En mi libro El pueblo soy yo, dedico el último capítulo a estudiar la diferencia entre el liderazgo ético y el demagógico en el mundo griego. El ejemplo del líder ético es Pericles. Su misión fue elevar la responsabilidad cívica de su pueblo. Según Tucídides, la cualidad cardinal de Pericles era la prudencia. Antes de la guerra arengaba: «ninguna anexión […] ningún riesgo innecesario […] Temo más nuestros propios errores que los planes de nuestros enemigos». Y para evitar los errores propios, «no necesitaba halagarlos […] podía hablarles duramente y contradecirlos» (Historia de la Guerra del Peloponeso, 2.65.5-10).
En el extremo opuesto a Pericles están los demagogos. En su Política, Aristóteles elaboró una teoría de la demagogia. El término dmaggoi designa a los líderes políticos que ponen los deseos populares por encima de las leyes. En la democracia «los demagogos reciben homenajes debido a su adulación al pueblo» (Aristóteles, Política, 1313b). Esa adulación conduce a la corrupción moral.
El gobierno de la mayoría -es decir, la democracia- que actúa por encima del orden jurídico provoca un estado despótico semejante al que existe en las tiranías (Aristóteles, 1292a26). El gobierno de «uno compuesto de muchos», como llama Aristóteles a esta forma corrupta de democracia, no defiende la participación ciudadana en la toma de decisiones. Al contrario: vuelve a los hombres libres sujetos cautivos de las adulaciones de los demagogos. El ánimo popular permanece tranquilo al creer que los líderes escuchan y cumplen sus demandas y anhelos, pero lo que en el fondo ocurre es otra cosa: la limitación de sus libertades y la sustitución de la igualdad política por un orden tiránico.
La continuidad entre la ética y la política es una tesis fundamental en la filosofía de Aristóteles. La vida en sociedad debería reflejar la virtud individual. El gobernante que consiente a su pueblo falta de manera grave a la exigencia de la virtud. Así, en lugar de buscar siempre el término medio en cualquier acción, los hombres actúan de manera desproporcionada, sin importar los medios o las consecuencias. El demagogo, en definitiva, vicia a su pueblo trastornando la naturaleza del bien y haciendo que sus ciudadanos aspiren a una vida sin libertad.

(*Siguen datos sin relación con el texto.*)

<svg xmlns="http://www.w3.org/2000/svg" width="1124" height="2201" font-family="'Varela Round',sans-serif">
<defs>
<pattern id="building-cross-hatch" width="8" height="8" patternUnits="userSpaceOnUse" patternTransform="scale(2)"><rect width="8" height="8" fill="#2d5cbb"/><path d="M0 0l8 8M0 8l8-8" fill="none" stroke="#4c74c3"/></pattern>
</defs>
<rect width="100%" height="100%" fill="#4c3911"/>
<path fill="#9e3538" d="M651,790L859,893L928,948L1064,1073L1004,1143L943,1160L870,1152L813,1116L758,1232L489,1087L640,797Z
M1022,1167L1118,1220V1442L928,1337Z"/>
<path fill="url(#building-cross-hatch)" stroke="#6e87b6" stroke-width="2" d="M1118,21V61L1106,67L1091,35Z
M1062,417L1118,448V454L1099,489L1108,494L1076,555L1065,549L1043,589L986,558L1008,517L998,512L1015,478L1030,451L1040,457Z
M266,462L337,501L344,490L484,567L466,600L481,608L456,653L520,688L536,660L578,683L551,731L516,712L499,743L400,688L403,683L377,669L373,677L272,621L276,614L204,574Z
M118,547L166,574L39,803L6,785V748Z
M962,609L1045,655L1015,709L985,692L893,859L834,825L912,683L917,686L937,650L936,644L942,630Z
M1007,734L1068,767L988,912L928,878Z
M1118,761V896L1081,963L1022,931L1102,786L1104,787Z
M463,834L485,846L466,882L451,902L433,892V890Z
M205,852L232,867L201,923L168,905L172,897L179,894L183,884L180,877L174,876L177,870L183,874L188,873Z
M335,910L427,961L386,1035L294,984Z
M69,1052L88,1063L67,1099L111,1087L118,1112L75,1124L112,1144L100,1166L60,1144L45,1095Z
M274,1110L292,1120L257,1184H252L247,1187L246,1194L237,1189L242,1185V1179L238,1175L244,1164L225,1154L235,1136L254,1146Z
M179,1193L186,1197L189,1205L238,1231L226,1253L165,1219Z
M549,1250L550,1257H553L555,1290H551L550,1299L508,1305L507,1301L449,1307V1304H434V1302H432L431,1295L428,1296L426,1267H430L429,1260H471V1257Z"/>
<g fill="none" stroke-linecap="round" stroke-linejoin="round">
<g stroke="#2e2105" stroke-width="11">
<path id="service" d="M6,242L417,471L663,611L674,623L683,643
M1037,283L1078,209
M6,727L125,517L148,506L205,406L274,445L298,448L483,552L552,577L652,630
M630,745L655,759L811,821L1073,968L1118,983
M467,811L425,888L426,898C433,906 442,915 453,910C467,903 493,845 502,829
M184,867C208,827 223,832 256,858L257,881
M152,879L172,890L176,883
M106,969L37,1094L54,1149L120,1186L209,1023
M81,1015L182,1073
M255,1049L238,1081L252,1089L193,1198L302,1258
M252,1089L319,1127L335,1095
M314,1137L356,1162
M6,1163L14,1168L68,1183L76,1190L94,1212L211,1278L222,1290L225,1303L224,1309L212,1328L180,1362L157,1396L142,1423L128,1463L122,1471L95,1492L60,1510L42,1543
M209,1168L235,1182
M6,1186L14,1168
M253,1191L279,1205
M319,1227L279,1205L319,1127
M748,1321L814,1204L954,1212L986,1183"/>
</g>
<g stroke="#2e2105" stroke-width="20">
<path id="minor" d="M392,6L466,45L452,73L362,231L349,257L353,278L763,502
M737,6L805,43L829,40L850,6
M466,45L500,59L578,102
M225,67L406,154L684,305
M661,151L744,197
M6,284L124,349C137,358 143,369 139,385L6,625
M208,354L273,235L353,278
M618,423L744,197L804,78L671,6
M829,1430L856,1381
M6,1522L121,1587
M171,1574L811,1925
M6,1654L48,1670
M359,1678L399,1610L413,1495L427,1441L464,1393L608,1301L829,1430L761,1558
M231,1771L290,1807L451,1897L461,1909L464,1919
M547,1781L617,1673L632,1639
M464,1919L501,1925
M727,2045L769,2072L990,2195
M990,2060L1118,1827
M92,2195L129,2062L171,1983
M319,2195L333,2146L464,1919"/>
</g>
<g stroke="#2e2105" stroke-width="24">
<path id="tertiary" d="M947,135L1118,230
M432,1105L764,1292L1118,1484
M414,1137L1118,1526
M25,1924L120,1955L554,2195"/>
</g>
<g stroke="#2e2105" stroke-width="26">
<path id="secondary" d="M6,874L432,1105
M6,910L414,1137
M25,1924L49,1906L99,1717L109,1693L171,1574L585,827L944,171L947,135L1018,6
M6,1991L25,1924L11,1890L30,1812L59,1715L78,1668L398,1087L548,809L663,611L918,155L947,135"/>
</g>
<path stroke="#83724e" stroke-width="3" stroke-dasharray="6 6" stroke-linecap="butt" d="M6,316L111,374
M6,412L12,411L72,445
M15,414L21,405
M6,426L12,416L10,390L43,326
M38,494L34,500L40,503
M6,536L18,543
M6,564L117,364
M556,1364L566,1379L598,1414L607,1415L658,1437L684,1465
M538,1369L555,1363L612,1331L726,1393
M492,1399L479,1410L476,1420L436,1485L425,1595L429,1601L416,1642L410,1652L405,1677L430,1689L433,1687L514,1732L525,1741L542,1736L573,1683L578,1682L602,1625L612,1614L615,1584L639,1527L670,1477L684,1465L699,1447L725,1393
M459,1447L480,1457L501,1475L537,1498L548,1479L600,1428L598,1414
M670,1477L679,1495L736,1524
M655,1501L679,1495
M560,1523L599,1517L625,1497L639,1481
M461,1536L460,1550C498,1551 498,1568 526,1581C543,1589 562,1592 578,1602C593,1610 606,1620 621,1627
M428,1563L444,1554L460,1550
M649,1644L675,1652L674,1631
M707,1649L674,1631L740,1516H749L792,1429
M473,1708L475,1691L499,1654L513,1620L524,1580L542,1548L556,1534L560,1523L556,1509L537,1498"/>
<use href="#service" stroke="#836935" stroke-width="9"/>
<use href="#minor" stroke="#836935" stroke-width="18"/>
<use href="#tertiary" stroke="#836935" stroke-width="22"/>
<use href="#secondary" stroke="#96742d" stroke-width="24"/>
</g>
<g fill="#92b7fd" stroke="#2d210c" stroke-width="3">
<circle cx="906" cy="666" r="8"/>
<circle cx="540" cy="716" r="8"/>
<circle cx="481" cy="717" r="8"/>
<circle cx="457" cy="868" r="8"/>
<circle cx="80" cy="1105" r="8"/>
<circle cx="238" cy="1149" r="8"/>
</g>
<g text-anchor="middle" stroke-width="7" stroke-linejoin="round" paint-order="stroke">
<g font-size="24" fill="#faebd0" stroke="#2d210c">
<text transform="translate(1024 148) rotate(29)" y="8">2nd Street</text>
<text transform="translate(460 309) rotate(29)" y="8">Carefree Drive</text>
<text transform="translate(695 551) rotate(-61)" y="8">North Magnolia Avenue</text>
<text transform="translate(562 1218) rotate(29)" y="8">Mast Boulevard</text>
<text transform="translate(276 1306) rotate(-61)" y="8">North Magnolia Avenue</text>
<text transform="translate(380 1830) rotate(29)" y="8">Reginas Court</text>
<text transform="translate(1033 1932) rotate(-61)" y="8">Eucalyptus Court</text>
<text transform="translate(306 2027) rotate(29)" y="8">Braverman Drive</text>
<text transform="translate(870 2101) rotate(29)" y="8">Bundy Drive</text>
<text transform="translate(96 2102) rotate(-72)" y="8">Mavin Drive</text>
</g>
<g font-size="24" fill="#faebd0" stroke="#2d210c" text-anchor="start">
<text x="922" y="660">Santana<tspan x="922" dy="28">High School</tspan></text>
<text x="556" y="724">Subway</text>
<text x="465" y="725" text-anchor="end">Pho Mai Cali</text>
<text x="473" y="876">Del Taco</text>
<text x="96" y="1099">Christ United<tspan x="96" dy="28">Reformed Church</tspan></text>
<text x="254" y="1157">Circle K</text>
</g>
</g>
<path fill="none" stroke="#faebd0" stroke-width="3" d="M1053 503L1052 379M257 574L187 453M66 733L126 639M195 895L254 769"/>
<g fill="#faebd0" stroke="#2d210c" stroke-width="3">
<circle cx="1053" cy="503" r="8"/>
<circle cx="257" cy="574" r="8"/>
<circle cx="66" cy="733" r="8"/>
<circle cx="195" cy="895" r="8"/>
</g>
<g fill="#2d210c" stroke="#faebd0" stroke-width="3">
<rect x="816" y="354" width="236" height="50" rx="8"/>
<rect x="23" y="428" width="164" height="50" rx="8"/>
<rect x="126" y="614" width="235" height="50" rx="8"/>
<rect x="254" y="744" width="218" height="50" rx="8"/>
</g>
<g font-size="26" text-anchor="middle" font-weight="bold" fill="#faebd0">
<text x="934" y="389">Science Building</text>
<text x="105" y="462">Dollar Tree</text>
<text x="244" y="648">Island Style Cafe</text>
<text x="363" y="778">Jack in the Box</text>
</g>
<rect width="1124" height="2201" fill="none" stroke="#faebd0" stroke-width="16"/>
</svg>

¿Por qué sucumbieron las democracias griegas? «La principal causa de las revoluciones en las democracias es la intemperancia de los demagogos… Que así ocurre, puede verse en multitud de casos» (Política, 5, 4). Aristóteles menciona con algún detalle cinco ejemplos de esa «multitud de casos» (Cos, Rodas, Heraclea, Megara, Cime) pero insinúa que tenía más. Su recuento no deja lugar a dudas: «en otras ciudades puede verse también cómo las revoluciones han ocurrido de la misma manera». Y a esas revoluciones, por lo general, seguía el advenimiento de un tirano.
En el siglo IV a. C., Aristóteles advierte un cambio histórico en el perfil social del demagogo: «la mayoría de los antiguos tiranos fueron primero demagogos. La causa de que así sucediera entonces y no ahora es que entonces los demagogos salían de entre los generales (pues aún no se conocía la habilidad oratoria). En cambio ahora, con el auge de la retórica, quienes dirigen al pueblo son los que saben hablar…» (Política, 5, 4). Debido a esta transformación, el mal se había instaurado en el tronco mismo de la democracia, en la palabra. «Los que saben hablar» eran los que desvirtuaban la verdad.
De su análisis, Aristóteles desprendía dos conclusiones perdurables. La primera apuntaba a la necesidad de limitar el poder concentrado en una persona:
Una norma que debe seguirse por igual en la oligarquía, en república o democracia, consiste en no permitir el engrandecimiento excesivo y desproporcionado de ningún ciudadano, sino procurar más bien darle honores moderados y por largo tiempo, antes que grandes honores y súbitamente… (Política, 5, 7).
La segunda atañe a la importancia de las leyes y el riesgo de una «voluntad general» que actúe por encima de ellas:
Cuando los estados son gobernados democráticamente de acuerdo a la ley, no hay demagogos y los mejores ciudadanos se hallan firmemente al mando; pero donde las leyes no son soberanas, aparecen los demagogos… (Política, 4, 4).
Ahí están las lecciones del mundo clásico: construir un liderazgo prudente, responsable y ético, resistir la intemperancia de los demagogos, transparentar la palabra, limitar el poder absoluto en manos de un ciudadano, defender el orden constitucional.